→ **TO DO**
Using the data below, gather each line that includes the word "Johnson".

→ **Dataset records**
* * * *

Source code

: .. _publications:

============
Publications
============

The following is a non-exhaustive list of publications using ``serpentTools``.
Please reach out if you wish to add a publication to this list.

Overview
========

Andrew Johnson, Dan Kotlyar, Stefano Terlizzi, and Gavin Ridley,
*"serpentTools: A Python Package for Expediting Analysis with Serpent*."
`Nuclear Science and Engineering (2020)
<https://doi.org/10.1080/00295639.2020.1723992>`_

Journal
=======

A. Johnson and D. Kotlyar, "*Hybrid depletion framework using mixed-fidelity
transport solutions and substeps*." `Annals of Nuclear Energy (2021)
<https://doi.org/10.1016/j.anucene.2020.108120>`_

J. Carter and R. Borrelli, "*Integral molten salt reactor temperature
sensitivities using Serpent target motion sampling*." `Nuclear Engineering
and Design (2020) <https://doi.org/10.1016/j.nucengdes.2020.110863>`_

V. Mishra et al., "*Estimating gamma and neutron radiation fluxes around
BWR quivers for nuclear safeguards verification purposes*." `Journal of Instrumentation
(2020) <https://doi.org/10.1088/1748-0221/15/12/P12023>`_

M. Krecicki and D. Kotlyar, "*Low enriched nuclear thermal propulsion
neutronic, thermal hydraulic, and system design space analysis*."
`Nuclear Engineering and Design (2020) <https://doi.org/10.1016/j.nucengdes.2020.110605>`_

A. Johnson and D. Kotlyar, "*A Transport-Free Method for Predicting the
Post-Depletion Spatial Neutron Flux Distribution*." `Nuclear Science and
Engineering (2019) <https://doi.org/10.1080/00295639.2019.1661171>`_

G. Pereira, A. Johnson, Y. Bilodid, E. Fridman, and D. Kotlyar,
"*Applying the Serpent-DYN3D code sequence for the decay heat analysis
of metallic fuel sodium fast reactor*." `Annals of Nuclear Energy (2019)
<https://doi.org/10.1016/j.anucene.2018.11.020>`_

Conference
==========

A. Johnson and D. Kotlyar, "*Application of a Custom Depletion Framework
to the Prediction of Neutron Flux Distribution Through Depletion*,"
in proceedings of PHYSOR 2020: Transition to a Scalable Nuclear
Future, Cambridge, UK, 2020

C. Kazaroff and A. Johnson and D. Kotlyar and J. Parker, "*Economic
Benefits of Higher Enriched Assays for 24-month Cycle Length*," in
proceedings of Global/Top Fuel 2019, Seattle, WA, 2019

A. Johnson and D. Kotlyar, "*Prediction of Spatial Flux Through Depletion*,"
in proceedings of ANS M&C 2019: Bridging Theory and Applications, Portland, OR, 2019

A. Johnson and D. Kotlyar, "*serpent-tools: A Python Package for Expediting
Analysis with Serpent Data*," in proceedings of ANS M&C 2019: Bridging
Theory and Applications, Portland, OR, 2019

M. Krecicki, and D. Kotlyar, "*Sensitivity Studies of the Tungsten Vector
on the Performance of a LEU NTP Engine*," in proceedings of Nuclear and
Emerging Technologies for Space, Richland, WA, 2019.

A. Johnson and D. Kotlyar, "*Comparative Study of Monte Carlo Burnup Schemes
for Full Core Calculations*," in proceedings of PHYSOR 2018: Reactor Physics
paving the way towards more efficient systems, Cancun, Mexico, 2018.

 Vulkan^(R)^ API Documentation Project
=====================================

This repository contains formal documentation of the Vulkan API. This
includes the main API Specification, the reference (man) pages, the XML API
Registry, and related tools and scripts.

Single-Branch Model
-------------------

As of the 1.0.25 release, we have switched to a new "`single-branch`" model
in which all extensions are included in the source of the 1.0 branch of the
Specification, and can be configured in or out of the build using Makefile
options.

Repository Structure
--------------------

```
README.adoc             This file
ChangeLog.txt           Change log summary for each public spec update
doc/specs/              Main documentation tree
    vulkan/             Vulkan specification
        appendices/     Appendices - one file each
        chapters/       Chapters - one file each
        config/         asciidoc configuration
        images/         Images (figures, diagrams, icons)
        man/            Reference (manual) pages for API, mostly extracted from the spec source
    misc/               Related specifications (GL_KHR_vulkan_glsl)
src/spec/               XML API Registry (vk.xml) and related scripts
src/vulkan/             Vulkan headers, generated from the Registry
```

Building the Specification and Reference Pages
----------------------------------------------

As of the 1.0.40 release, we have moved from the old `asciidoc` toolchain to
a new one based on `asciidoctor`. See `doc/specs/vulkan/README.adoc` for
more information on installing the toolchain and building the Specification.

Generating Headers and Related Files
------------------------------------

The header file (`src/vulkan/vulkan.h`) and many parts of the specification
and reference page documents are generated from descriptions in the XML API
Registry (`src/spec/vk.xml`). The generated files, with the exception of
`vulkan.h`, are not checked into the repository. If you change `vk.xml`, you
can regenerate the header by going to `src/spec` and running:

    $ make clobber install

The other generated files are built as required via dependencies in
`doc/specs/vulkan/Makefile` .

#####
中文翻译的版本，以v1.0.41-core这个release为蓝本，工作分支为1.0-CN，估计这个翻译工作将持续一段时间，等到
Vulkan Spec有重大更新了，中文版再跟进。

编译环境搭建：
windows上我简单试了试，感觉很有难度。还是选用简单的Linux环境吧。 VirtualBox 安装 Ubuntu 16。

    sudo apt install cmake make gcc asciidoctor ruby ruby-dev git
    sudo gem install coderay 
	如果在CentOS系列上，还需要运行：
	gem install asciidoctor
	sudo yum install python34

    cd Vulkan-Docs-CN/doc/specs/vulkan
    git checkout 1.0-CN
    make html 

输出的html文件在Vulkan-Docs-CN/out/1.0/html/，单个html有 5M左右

* * * *

→ **EXPECTED ANSWER**
Andrew Johnson, Dan Kotlyar, Stefano Terlizzi, and Gavin Ridley,
A. Johnson and D. Kotlyar, "*Hybrid depletion framework using mixed-fidelity
A. Johnson and D. Kotlyar, "*A Transport-Free Method for Predicting the
G. Pereira, A. Johnson, Y. Bilodid, E. Fridman, and D. Kotlyar,
A. Johnson and D. Kotlyar, "*Application of a Custom Depletion Framework
C. Kazaroff and A. Johnson and D. Kotlyar and J. Parker, "*Economic
A. Johnson and D. Kotlyar, "*Prediction of Spatial Flux Through Depletion*,"
A. Johnson and D. Kotlyar, "*serpent-tools: A Python Package for Expediting
A. Johnson and D. Kotlyar, "*Comparative Study of Monte Carlo Burnup Schemes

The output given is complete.